The book by Diamond has the merit to break this incorrect bias. Based on an impressive collection of scholar work spanning mining in the US in the 20th century to religion of Vikings in Greenland, as well as Mayas’ diet, Diamond demonstrates slowly but surely that environmental carelessness in the past – either conscious or not – have later costed a lot in human lives, including in some cases described in details, leading to the collapse of entire societies.
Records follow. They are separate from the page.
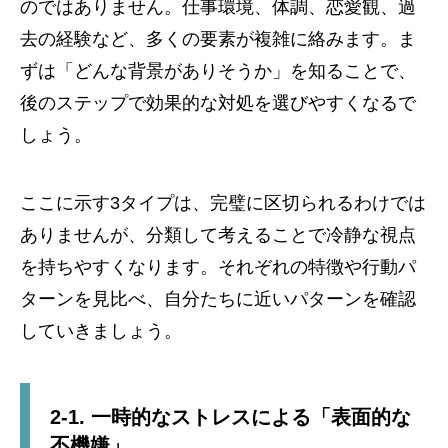
のではありません。仕事環境、体調、恋愛観、過
去の経験など、多くの要素が複雑に絡みます。ま
ずは「どんな背景がありそうか」を知ることで、
後のステップで効果的な対処を選びやすくなるで
しょう。
ここに示す3タイプは、完璧に区切られるわけでは
ありませんが、分類して考えることで冷静な視点
を持ちやすくなります。それぞれの特徴や行動パ
ターンを見比べ、自分たちに近いパターンを確認
していきましょう。
2-1. 一時的なストレスによる「表面的な
不機嫌」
Had this book only covered historical facts, it wouldn’t have been less interesting. But the objective of Diamond is obviously to go further and act as a whistle-blower regarding our own future. He somehow joins forces with all those who consider that environmental assets are essential to the development of human societies, including the GDP growth we so much focus on these days. If the environmental assets are too damaged, growth is followed by a slowdown, potentially even a fast one that leads to collapse. Diamond highlights the fact that for many societies that he studied, the collapse occurred shortly after their apparent apogee (the biggest statues, the most beautiful temples…), which casts doubts on the idea that when all goes well, troubles are far away.
Although I didn’t identify any obvious mistakes on topics I know best, it is obvious that such a colossal work contains some inaccuracy. To me, they do not weaken the core message, nuanced, documented, and therefore even more worrying.